Langille Morgan G I, Hsiao William W L, Brinkman Fiona S L
Department of Molecular Biology and Biochemistry, Simon Fraser University, Burnaby, BC, Canada.
BMC Bioinformatics. 2008 Aug 5;9:329. doi: 10.1186/1471-2105-9-329.
Genomic islands (GIs) are clusters of genes in prokaryotic genomes of probable horizontal origin. GIs are disproportionately associated with microbial adaptations of medical or environmental interest. Recently, multiple programs for automated detection of GIs have been developed that utilize sequence composition characteristics, such as G+C ratio and dinucleotide bias. To robustly evaluate the accuracy of such methods, we propose that a dataset of GIs be constructed using criteria that are independent of sequence composition-based analysis approaches.
We developed a comparative genomics approach (IslandPick) that identifies both very probable islands and non-island regions. The approach involves 1) flexible, automated selection of comparative genomes for each query genome, using a distance function that picks appropriate genomes for identification of GIs, 2) identification of regions unique to the query genome, compared with the chosen genomes (positive dataset) and 3) identification of regions conserved across all genomes (negative dataset). Using our constructed datasets, we investigated the accuracy of several sequence composition-based GI prediction tools.

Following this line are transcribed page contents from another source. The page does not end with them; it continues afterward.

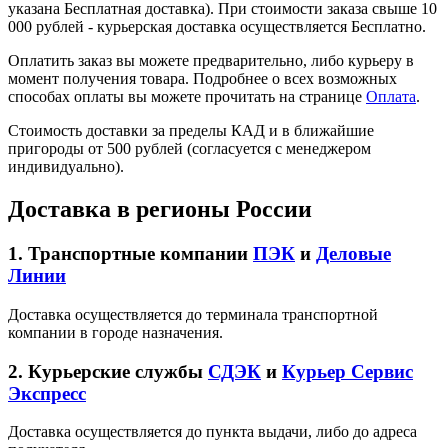
указана Бесплатная доставка). При стоимости заказа свыше 10
000 рублей - курьерская доставка осуществляется Бесплатно.
Оплатить заказ вы можете предварительно, либо курьеру в
момент получения товара. Подробнее о всех возможных
способах оплаты вы можете прочитать на странице
Оплата
.
Стоимость доставки за пределы КАД и в ближайшие
пригороды от 500 рублей (согласуется с менеджером
индивидуально).
Доставка в регионы России
1. Транспортные компании
ПЭК
и
Деловые
Линии
Доставка осуществляется до терминала транспортной
компании в городе назначения.
2. Курьерские службы
СДЭК
и
Курьер Сервис
Экспресс
Доставка осуществляется до пункта выдачи, либо до адреса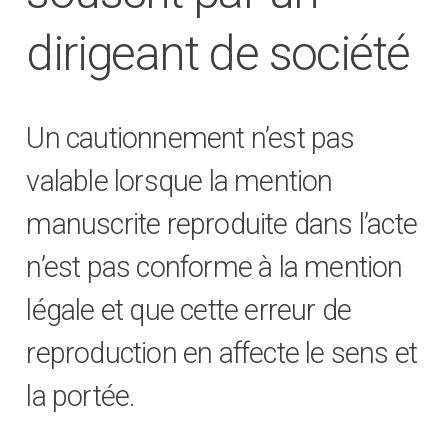
dirigeant de société
Un cautionnement n’est pas
valable lorsque la mention
manuscrite reproduite dans l’acte
n’est pas conforme à la mention
légale et que cette erreur de
reproduction en affecte le sens et
la portée.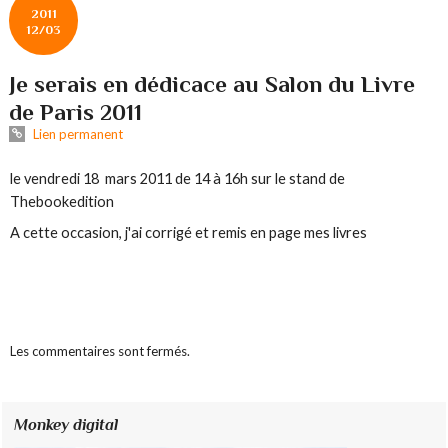
2011
12/03
Je serais en dédicace au Salon du Livre
de Paris 2011
Lien permanent
le vendredi 18 mars 2011 de 14 à 16h sur le stand de
Thebookedition
A cette occasion, j'ai corrigé et remis en page mes livres
Les commentaires sont fermés.
Monkey digital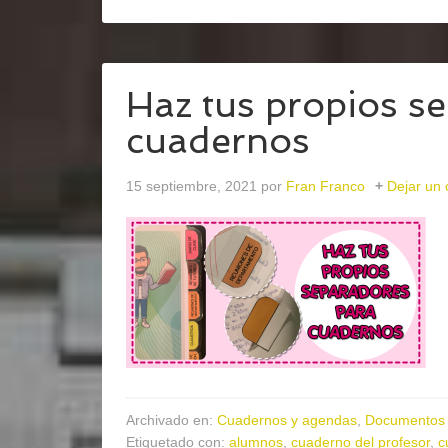
Haz tus propios s
cuadernos
15 septiembre, 2021
por
Fran Franco
Dejar un
Archivado en:
Cuadernos y agendas
,
Documentos 
Etiquetado con:
alumnos
,
cuaderno del profesor
,
c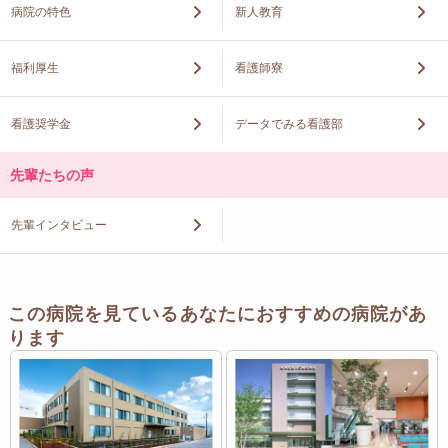
病院の特色
新人教育
福利厚生
看護師寮
看護奨学金
データでみる看護部
先輩たちの声
先輩インタビュー
この病院を見ているあなたにおすすめの病院があ
ります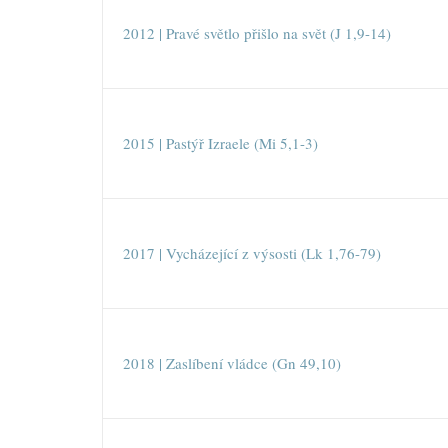
2012 | Pravé světlo přišlo na svět (J 1,9-14)
2015 | Pastýř Izraele (Mi 5,1-3)
2017 | Vycházející z výsosti (Lk 1,76-79)
2018 | Zaslíbení vládce (Gn 49,10)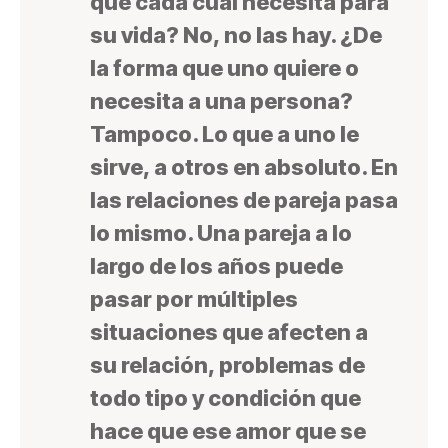
que cada cual necesita para
su vida? No, no las hay. ¿De
la forma que uno quiere o
necesita a una persona?
Tampoco. Lo que a uno le
sirve, a otros en absoluto. En
las relaciones de pareja pasa
lo mismo. Una pareja a lo
largo de los años puede
pasar por múltiples
situaciones que afecten a
su relación, problemas de
todo tipo y condición que
hace que ese amor que se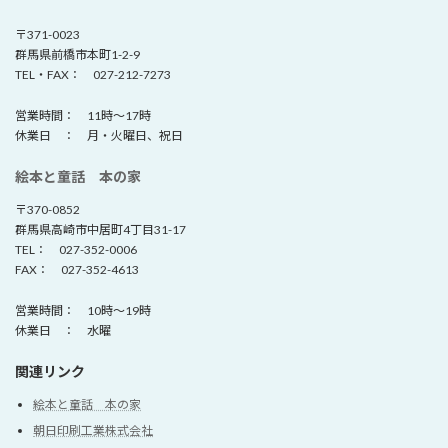
〒371-0023
群馬県前橋市本町1-2-9
TEL・FAX： 027-212-7273
営業時間： 11時～17時
休業日 ： 月・火曜日、祝日
絵本と童話 本の家
〒370-0852
群馬県高崎市中居町4丁目31-17
TEL： 027-352-0006
FAX： 027-352-4613
営業時間： 10時～19時
休業日 ： 水曜
関連リンク
絵本と童話 本の家
朝日印刷工業株式会社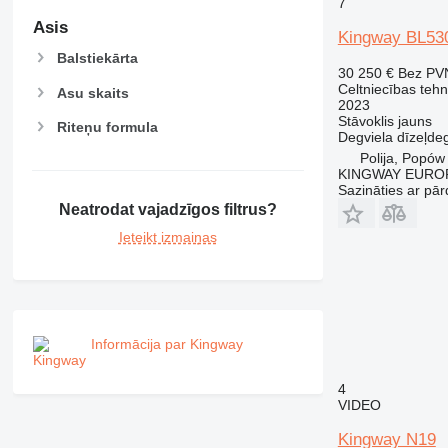
NR
7
PM
Asis
Kingway BL53
RM
Balstiekārta
30 250 €
Bez PV
Celtniecības tehn
Asu skaits
2023
Stāvoklis
jauns
Riteņu formula
Degviela
dīzeļdeg
Polija, Popów
KINGWAY EURO
Sazināties ar pār
Neatrodat vajadzīgos filtrus?
Ieteikt izmaiņas
Informācija par Kingway
4
VIDEO
Kingway N19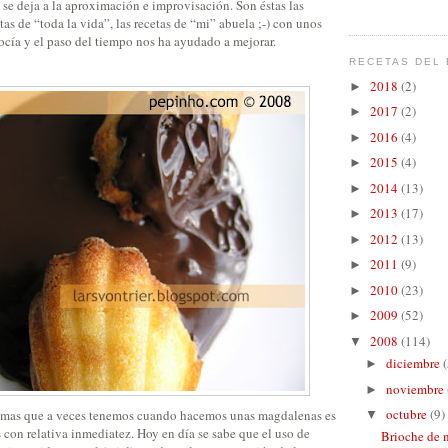
se deja a la aproximación e improvisación. Son éstas las
tas de “toda la vida”, las recetas de “mi” abuela ;-) con unos
ocía y el paso del tiempo nos ha ayudado a mejorar.
RECETAS DEL 
2018
(2)
►
2017
(2)
►
2016
(4)
►
2015
(4)
►
2014
(13)
►
2013
(17)
►
2012
(13)
►
2011
(9)
►
2010
(23)
►
2009
(52)
►
2008
(114)
▼
diciembre
(
►
noviembre
►
octubre
(9)
emas que a veces tenemos cuando hacemos unas magdalenas es
▼
 con relativa inmediatez. Hoy en día se sabe que el uso de
Brioche de n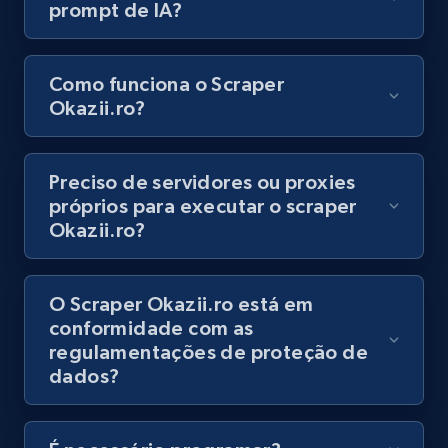
prompt de IA?
8.1K+
716+
Comece grátis
Como funciona o Scraper
Okazii.ro?
Youtube - Videos posts - Discovery records
by Explore page URL
URL, Title, Youtuber, Youtuber md5, Video url,
Preciso de servidores ou proxies
Video length, Likes, Views, and more.
próprios para executar o scraper
Okazii.ro?
8.1K+
716+
Comece grátis
O Scraper Okazii.ro está em
conformidade com as
Youtube - Videos posts - Discovery videos
regulamentações de proteção de
by podcast url
dados?
URL, Title, Youtuber, Youtuber md5, Video url,
Video length, Likes, Views, and more.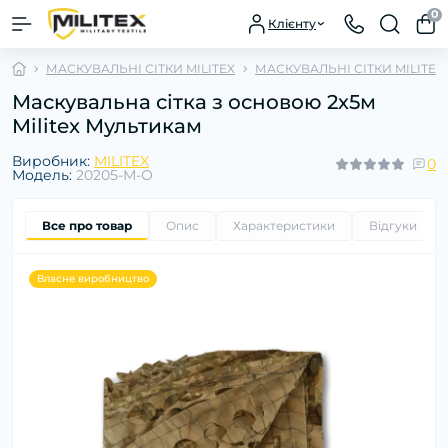
0
Клієнту
МАСКУВАЛЬНІ СІТКИ MILITEX
МАСКУВАЛЬНІ СІТКИ MILITE
Маскувальна сітка з основою 2х5м
Militex Мультикам
Виробник:
MILITEX
0
Модель:
20205-М-О
Все про товар
Опис
Характеристики
Відгуки
0
Власне виробництво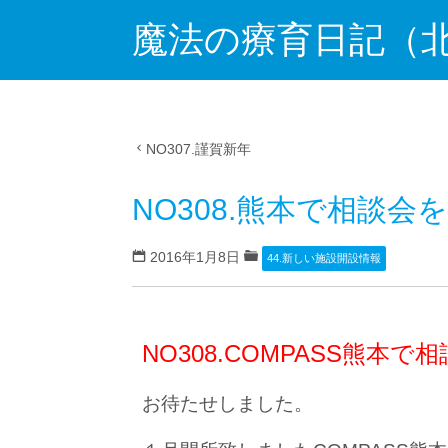
魔法の療育日記（
NO307.謹賀新年
NO308.熊本で相談会
2016年1月8日
44.新しい施設開設情報
NO308.COMPASS熊本で
お待たせしました。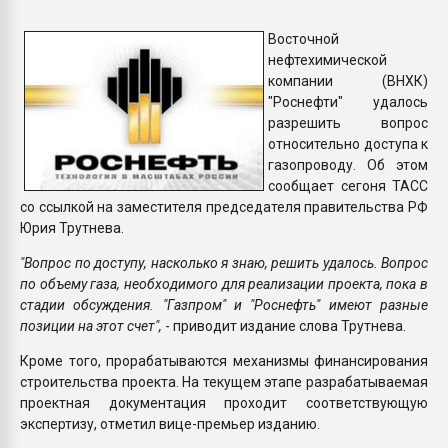
Всё, что касается выду
бутылок
Восточной
нефтехимической
компании (ВНХК)
ПЕРЕЙТИ НА 
"Роснефти" удалось
разрешить вопрос
относительно доступа к
газопроводу. Об этом
сообщает сегоня ТАСС
со ссылкой на заместителя председателя правительства РФ
Юрия Трутнева.
"Вопрос по доступу, насколько я знаю, решить удалось. Вопрос
по объему газа, необходимого для реализации проекта, пока в
стадии обсуждения. "Газпром" и "Роснефть" имеют разные
позиции на этот счет",
- приводит издание слова Трутнева.
Кроме того, прорабатываются механизмы финансирования
строительства проекта. На текущем этапе разрабатываемая
проектная документация проходит соответствующую
экспертизу, отметил вице-премьер изданию.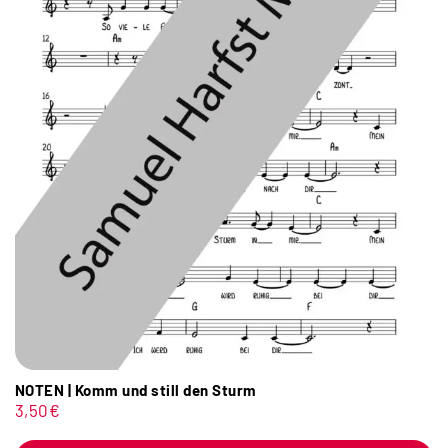
NOTEN | Komm und still den Sturm
3,50
€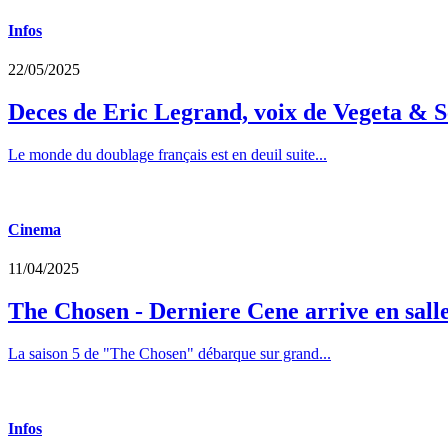
Infos
22/05/2025
Deces de Eric Legrand, voix de Vegeta & S
Le monde du doublage français est en deuil suite...
Cinema
11/04/2025
The Chosen - Derniere Cene arrive en sall
La saison 5 de "The Chosen" débarque sur grand...
Infos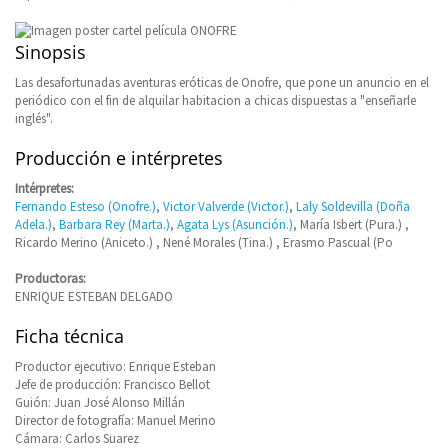
Sinopsis
Las desafortunadas aventuras eróticas de Onofre, que pone un anuncio en el
periódico con el fin de alquilar habitacion a chicas dispuestas a "enseñarle
inglés".
Producción e intérpretes
Intérpretes:
Fernando Esteso (Onofre.)
,
Victor Valverde (Victor.)
,
Laly Soldevilla (Doña
Adela.)
,
Barbara Rey (Marta.)
,
Agata Lys (Asunción.)
, María Isbert (Pura.) ,
Ricardo Merino (Aniceto.) , Nené Morales (Tina.) , Erasmo Pascual (Po
Productoras:
ENRIQUE ESTEBAN DELGADO
Ficha técnica
Productor ejecutivo: Enrique Esteban
Jefe de producción: Francisco Bellot
Guión: Juan José Alonso Millán
Director de fotografía: Manuel Merino
Cámara: Carlos Suarez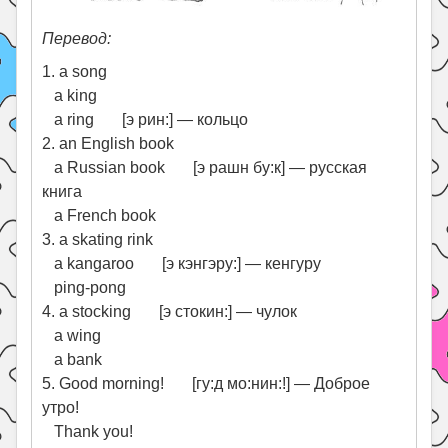
Перевод:
1. a song
a king
a ring [э рин:] — кольцо
2. an English book
a Russian book [э рашн бу:к] — русская
книга
a French book
3. a skating rink
a kangaroo [э кэнгэру:] — кенгуру
ping-pong
4. a stocking [э стокин:] — чулок
a wing
a bank
5. Good morning! [гу:д мо:нин:!] — Доброе
утро!
Thank you!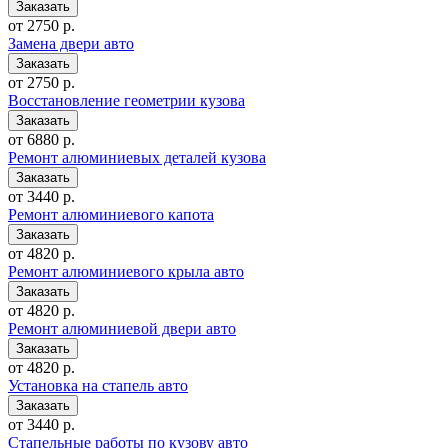
от 2750 р.
Замена двери авто
от 2750 р.
Восстановление геометрии кузова
от 6880 р.
Ремонт алюминиевых деталей кузова
от 3440 р.
Ремонт алюминиевого капота
от 4820 р.
Ремонт алюминиевого крыла авто
от 4820 р.
Ремонт алюминиевой двери авто
от 4820 р.
Установка на стапель авто
от 3440 р.
Стапельные работы по кузову авто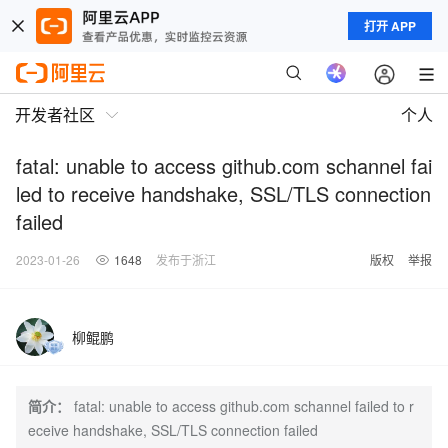
打开 APP
开发者社区
个人
fatal: unable to access github.com schannel fai
led to receive handshake, SSL/TLS connection
failed
2023-01-26
1648
发布于浙江
版权
举报
柳鲲鹏
简介：
fatal: unable to access github.com schannel failed to r
eceive handshake, SSL/TLS connection failed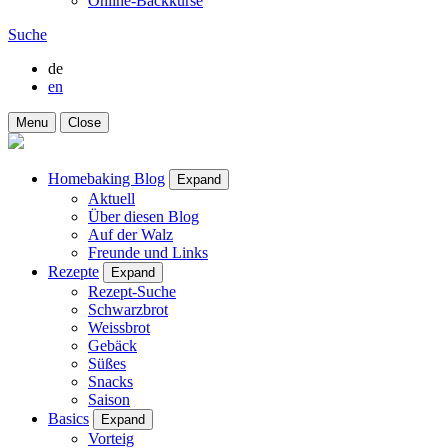
Online-Backkurse
Suche
de
en
Menu
Close
Homebaking Blog
Expand
Aktuell
Über diesen Blog
Auf der Walz
Freunde und Links
Rezepte
Expand
Rezept-Suche
Schwarzbrot
Weissbrot
Gebäck
Süßes
Snacks
Saison
Basics
Expand
Vorteig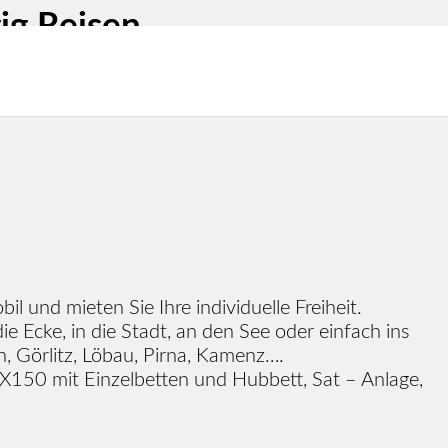
ig Reisen
l und mieten Sie Ihre individuelle Freiheit.
ie Ecke, in die Stadt, an den See oder einfach ins
, Görlitz, Löbau, Pirna, Kamenz….
150 mit Einzelbetten und Hubbett, Sat – Anlage,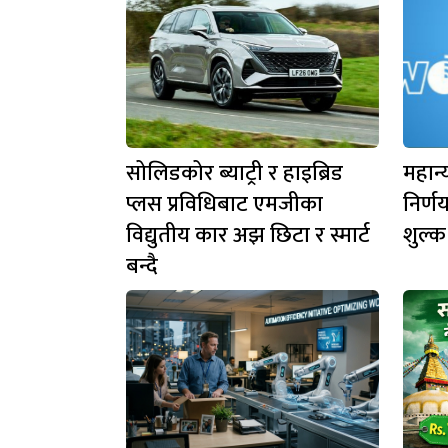
सोलिडकोर ब्याट्री र हाइब्रिड
महान्
प्लस प्रविधिबाट एमजीका
निर्ण
विद्युतीय कार अझ छिटा र स्मार्ट
शुल्क 
बन्दै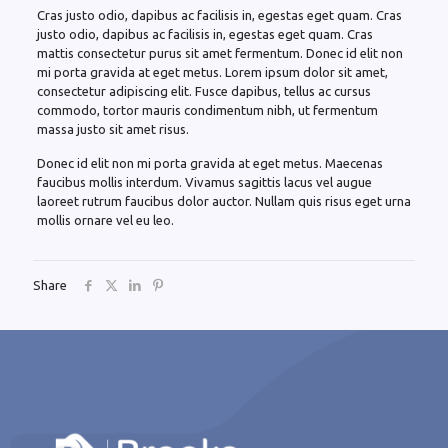
Cras justo odio, dapibus ac facilisis in, egestas eget quam. Cras
justo odio, dapibus ac facilisis in, egestas eget quam. Cras
mattis consectetur purus sit amet fermentum. Donec id elit non
mi porta gravida at eget metus. Lorem ipsum dolor sit amet,
consectetur adipiscing elit. Fusce dapibus, tellus ac cursus
commodo, tortor mauris condimentum nibh, ut fermentum
massa justo sit amet risus.
Donec id elit non mi porta gravida at eget metus. Maecenas
faucibus mollis interdum. Vivamus sagittis lacus vel augue
laoreet rutrum faucibus dolor auctor. Nullam quis risus eget urna
mollis ornare vel eu leo.
Share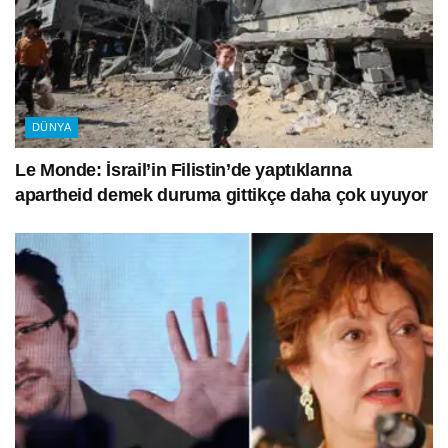
DÜNYA
Le Monde: İsrail’in Filistin’de yaptıklarına
apartheid demek duruma gittikçe daha çok uyuyor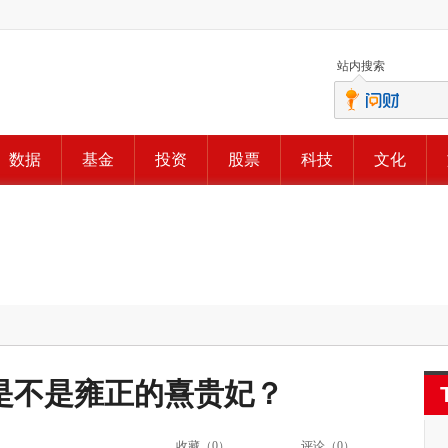
站内搜索
数据
基金
投资
股票
科技
文化
是不是雍正的熹贵妃？
收藏（
0
）
评论（
0
）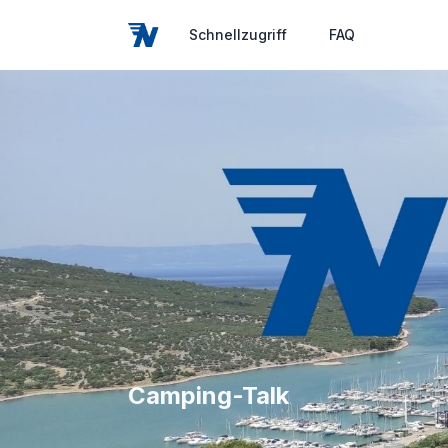
Schnellzugriff
FAQ
Camping-Talk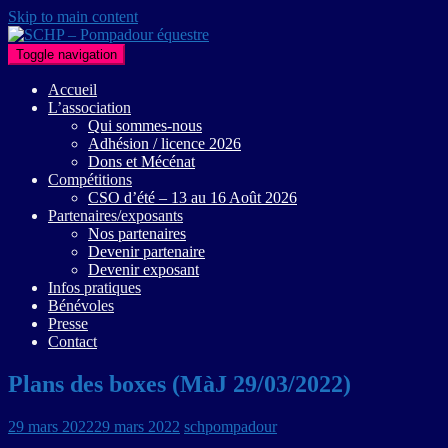
Skip to main content
Toggle navigation
Accueil
L’association
Qui sommes-nous
Adhésion / licence 2026
Dons et Mécénat
Compétitions
CSO d’été – 13 au 16 Août 2026
Partenaires/exposants
Nos partenaires
Devenir partenaire
Devenir exposant
Infos pratiques
Bénévoles
Presse
Contact
Plans des boxes (MàJ 29/03/2022)
29 mars 2022
29 mars 2022
schpompadour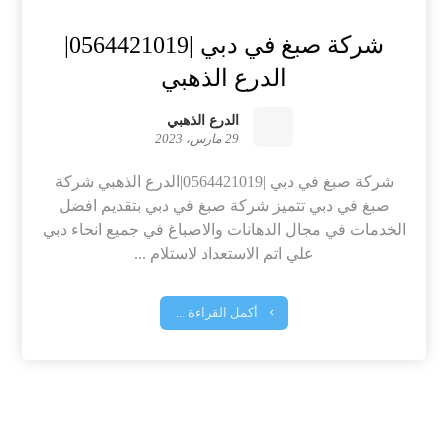
شركة صبغ في دبي |0564421019|
الدرع الذهبي
الدرع الذهبي
29 مارس، 2023
شركة صبغ في دبي |0564421019|الدرع الذهبي شركة
صبغ في دبي تتميز شركة صبغ في دبي بتقديم افضل
الخدمات في مجال الدهانات والاصباغ في جميع انحاء دبي
علي اتم الاستعداد لاستلام ...
أكمل القراءة ...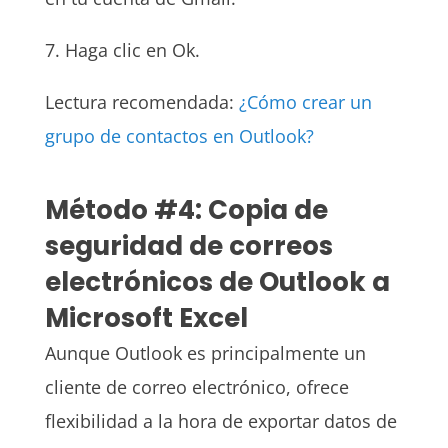
7. Haga clic en Ok.
Lectura recomendada:
¿Cómo crear un
grupo de contactos en Outlook?
Método #4: Copia de
seguridad de correos
electrónicos de Outlook a
Microsoft Excel
Aunque Outlook es principalmente un
cliente de correo electrónico, ofrece
flexibilidad a la hora de exportar datos de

Our results indicate that AlienHunter has the highest recall, but the lowest measured precision, while SIGI-HMM is the most precise method. SIGI-HMM and IslandPath/DIMOB have comparable overall highest accuracy. Our comparative genomics approach, IslandPick, was the most accurate, compared with a curated list of GIs, indicating that we have constructed suitable datasets. This represents the first evaluation, using diverse and, independent datasets that were not artificially constructed, of the accuracy of several sequence composition-based GI predictors. The caveats associated with this analysis and proposals for optimal island prediction are discussed.
基因组岛(GIs)是原核生物基因组中可能源于水平转移的基因簇。基因组岛与具有医学或环境意义的微生物适应性异常相关。最近,已经开发了多个利用序列组成特征(如G+C比例和二核苷酸偏差)自动检测基因组岛的程序。为了可靠地评估这些方法的准确性,我们建议使用独立于基于序列组成的分析方法的标准构建一个基因组岛数据集。
我们开发了一种比较基因组学方法(IslandPick),该方法可识别极有可能的岛和非岛区域。该方法包括:1)使用距离函数为每个查询基因组灵活、自动地选择比较基因组,该距离函数选择合适的基因组以识别基因组岛;2)与所选基因组相比,识别查询基因组特有的区域(阳性数据集);3)识别所有基因组中保守的区域(阴性数据集)。使用我们构建的数据集,我们研究了几种基于序列组成的基因组岛预测工具的准确性。
我们的结果表明,AlienHunter召回率最高,但实测精度最低,而SIGI-HMM是最精确的方法。SIGI-HMM和IslandPath/DIMOB的总体最高准确率相当。与精心策划的基因组岛列表相比,我们的比较基因组学方法IslandPick最准确,这表明我们构建了合适的数据集。这是首次使用多样且非人工构建的独立数据集对几种基于序列组成的基因组岛预测器的准确性进行评估。讨论了与此分析相关的注意事项以及最佳岛预测的建议。